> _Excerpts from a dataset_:
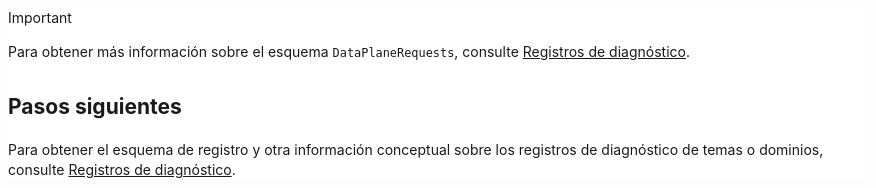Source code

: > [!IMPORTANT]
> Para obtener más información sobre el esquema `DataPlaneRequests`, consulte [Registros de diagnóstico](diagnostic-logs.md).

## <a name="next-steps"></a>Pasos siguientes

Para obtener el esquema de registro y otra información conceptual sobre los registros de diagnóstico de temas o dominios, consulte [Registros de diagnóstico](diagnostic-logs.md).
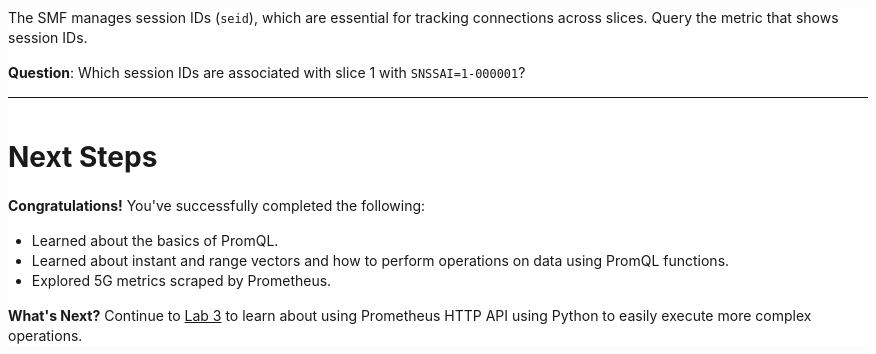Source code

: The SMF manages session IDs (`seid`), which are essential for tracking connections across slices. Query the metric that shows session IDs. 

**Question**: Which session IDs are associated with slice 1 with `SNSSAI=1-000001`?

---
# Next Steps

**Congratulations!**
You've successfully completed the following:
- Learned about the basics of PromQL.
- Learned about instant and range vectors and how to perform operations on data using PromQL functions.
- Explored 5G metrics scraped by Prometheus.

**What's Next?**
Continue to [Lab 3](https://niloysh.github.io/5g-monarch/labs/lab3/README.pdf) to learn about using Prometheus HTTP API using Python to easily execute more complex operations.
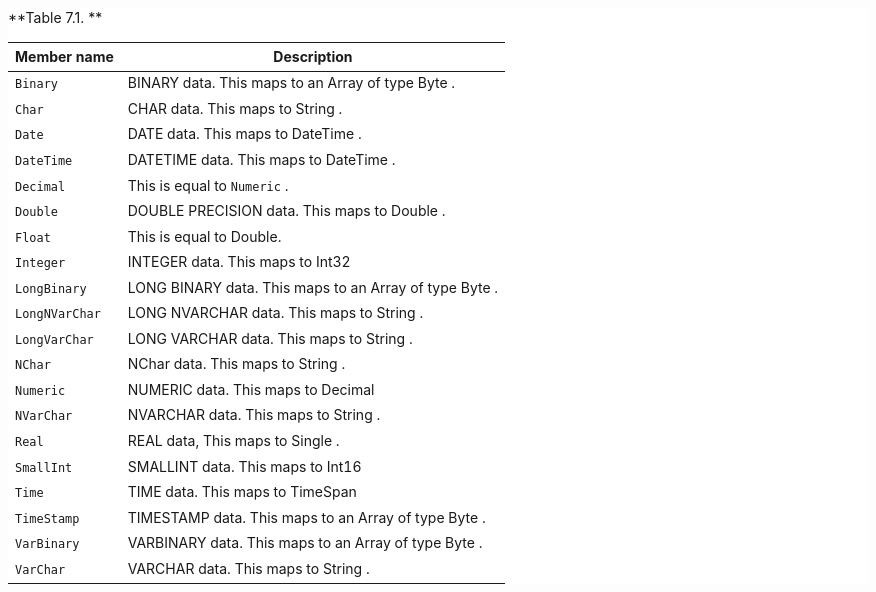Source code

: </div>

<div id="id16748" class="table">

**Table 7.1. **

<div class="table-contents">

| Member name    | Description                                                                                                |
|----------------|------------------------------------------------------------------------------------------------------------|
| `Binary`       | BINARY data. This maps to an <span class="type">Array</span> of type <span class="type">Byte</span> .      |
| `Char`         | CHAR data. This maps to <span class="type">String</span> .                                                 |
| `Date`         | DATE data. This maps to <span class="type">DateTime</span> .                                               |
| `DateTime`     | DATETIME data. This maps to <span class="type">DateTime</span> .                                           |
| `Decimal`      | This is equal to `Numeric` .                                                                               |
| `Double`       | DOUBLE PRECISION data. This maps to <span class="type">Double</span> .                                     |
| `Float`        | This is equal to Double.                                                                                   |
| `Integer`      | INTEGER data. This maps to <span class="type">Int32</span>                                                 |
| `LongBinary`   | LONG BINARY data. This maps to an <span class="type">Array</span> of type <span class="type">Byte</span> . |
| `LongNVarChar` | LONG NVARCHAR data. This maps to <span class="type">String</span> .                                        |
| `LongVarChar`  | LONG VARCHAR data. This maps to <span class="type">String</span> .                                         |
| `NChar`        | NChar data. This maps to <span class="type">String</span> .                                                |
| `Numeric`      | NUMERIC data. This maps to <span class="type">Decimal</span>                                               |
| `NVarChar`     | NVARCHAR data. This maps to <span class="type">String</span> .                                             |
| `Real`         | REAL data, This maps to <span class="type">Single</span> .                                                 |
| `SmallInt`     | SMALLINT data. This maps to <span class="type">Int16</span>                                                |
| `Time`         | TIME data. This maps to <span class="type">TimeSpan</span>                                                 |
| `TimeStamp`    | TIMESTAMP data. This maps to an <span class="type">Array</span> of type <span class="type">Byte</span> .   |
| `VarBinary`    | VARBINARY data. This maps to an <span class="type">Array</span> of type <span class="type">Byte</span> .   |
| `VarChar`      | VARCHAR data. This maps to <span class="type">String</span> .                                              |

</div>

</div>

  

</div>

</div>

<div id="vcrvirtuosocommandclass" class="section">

==

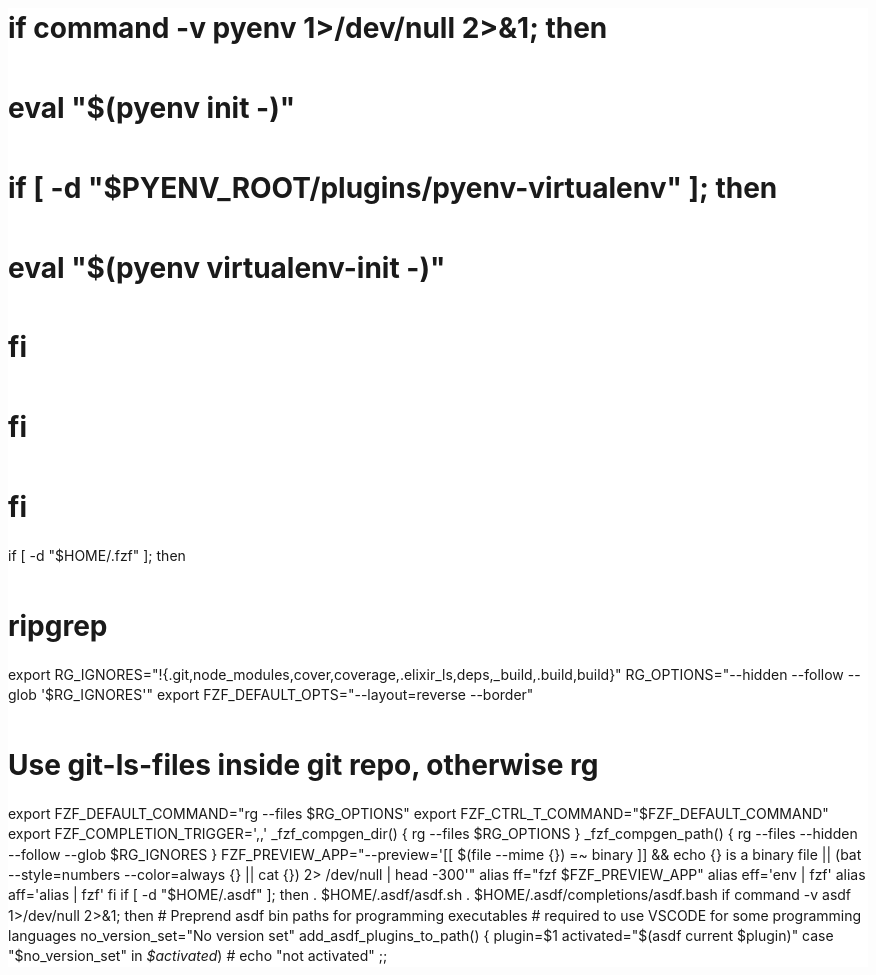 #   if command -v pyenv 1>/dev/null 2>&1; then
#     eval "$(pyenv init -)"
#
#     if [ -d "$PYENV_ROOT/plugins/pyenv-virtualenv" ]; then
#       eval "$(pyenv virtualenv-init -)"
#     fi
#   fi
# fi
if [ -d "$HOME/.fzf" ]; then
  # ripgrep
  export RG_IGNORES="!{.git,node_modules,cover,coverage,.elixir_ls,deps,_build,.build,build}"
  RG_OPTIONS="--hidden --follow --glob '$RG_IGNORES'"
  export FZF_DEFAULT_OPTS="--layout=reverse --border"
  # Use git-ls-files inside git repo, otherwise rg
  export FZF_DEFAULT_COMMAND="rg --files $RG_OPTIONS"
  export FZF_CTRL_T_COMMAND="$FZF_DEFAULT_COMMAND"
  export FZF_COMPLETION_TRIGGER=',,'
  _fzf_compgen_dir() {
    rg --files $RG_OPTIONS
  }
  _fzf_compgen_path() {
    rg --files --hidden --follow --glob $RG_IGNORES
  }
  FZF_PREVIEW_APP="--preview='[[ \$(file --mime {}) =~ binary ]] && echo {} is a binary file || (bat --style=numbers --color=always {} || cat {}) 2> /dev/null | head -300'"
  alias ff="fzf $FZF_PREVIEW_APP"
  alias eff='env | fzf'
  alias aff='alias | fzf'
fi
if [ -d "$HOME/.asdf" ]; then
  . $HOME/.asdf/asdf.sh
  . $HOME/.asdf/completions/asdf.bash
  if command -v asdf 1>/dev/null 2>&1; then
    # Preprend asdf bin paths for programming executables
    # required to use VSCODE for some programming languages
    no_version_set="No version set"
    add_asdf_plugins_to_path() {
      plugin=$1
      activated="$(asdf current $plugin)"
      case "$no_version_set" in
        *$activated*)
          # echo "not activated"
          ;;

> _EXERCISE BRIEF_: Report the number of lines in the records that include the string "init", and write no other words.

> _ANSWER SPACE_: 2